The movie follows Amy (Amy Everson playing a form of herself) an artist who experienced some unknown sexual trauma in the past and is now trying to reenter the world and regain her sense of self and strength thanks to the encouragement of friends. Amy’s art has recently taken on an obsession with gender forms, super heroes and costumes displaying the gender including frequently wearing costumes giving her male genitals (in the form of a large dildo) and masking out her identity. Its an oddity but feels like its something that helps her grow back into herself as she goes out with friends and on dates meeting guys that highlight the worst of their gender in various ways and only continue to affect her mentality on men and gender. That is, at least, until she meets Kenny (Kentucker Audley) it seems she finds a perfect guy for her but the films tone forebodes that everything won’t be sunny from here and it takes you pushing on to experience it all.
The cast all plays into the naturalist film style and really sells it as real life shot by an invisible documentarian and bring it to life. Everson reminds me a bit of Kat Dennings in her acting style being a bit mousey in general but able to be vocal and dynamic when called for and breathing life, humor and hurt to the screen. I can’t imagine acting out a personification of the art you make and a recreation of your life and recovery from a traumatic experience like she does but she does so with aplomb. Audley is also quite good as he has been in his previous work and reminds me how much of this similar natural tone he brought to another previous Fantastic Fest film, The Sacrament.He’s a bit awkward and sweet and plays well off the odd and sometimes uncomfortable tone Amy delivers. There’s just such a presence from Everson that is nicely buffeted by Audley that it drives the movie through that foreboding feeling.
Director and co-writer Jason Banker really deserves credit for his shooting and directing style giving the film its quirky dark energy. Banker is most well known for his 2012 film Toad Road and honestly he has a knack for thriller pacing that slowly burns and eats you up throughout the movie and challenges you to survive until the end. I am generally a fan of that in thrillers but I have to admit that applying that to a film that feels so grounded in reality was a difficult watch for me both in that sense of fear of what will happen and also because at times it can feel like its meandering. The film is well shot with some truly pretty scenes while others are just cleanly shot but overall I felt nothing was lacking there.
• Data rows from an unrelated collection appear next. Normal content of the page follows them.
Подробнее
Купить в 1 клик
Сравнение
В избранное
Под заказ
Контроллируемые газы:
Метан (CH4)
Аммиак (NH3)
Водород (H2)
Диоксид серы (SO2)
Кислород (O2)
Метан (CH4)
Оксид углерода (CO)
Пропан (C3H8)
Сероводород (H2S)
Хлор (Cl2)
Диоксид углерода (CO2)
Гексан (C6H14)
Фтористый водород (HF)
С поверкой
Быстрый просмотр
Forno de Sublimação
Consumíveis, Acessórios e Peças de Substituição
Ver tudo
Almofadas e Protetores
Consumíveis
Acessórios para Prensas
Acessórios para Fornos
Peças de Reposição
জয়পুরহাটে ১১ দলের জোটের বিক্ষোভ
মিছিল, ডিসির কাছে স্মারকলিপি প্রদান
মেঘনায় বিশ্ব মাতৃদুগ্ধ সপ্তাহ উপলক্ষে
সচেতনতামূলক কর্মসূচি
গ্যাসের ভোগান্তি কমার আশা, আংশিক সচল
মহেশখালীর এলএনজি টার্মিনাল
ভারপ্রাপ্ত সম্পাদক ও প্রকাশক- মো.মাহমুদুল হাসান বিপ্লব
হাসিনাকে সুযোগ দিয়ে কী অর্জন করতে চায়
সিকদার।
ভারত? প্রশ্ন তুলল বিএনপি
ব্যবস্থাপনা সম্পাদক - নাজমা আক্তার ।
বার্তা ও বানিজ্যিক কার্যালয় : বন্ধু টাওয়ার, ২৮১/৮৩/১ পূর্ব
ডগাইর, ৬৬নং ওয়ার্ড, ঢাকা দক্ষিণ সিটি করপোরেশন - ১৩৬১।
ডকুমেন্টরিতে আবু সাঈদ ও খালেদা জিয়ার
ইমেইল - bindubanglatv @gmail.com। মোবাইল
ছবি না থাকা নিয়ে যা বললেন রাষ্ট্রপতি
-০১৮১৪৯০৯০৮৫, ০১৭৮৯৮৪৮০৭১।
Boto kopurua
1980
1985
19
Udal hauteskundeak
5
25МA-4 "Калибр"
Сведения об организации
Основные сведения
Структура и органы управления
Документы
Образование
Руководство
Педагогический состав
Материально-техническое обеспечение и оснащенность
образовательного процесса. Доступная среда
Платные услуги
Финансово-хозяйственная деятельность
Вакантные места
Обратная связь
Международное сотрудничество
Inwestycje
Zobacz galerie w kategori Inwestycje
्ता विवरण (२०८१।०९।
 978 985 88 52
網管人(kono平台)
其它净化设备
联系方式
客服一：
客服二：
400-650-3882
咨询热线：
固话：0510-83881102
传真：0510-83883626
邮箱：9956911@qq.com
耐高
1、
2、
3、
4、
The biggest issue I have is I felt the film didn’t deliver as much as it could on the ending as it does so much buildup and then reaches that big ending moment and its done in a few minutes when it could’ve been explored further with some of that time that felt meandering before.
Dark and challenging are honestly the best descriptors for this film overall as it can knot your stomach up from both the uncomfortable moments of reality and the strange and difficult visuals and topics presented. I can’t say its a film I personally loved as it wasn’t a style that I can get into very easily but there is nothing wrong with the film that an audience more into the naturalist style won’t like if looking for a thriller.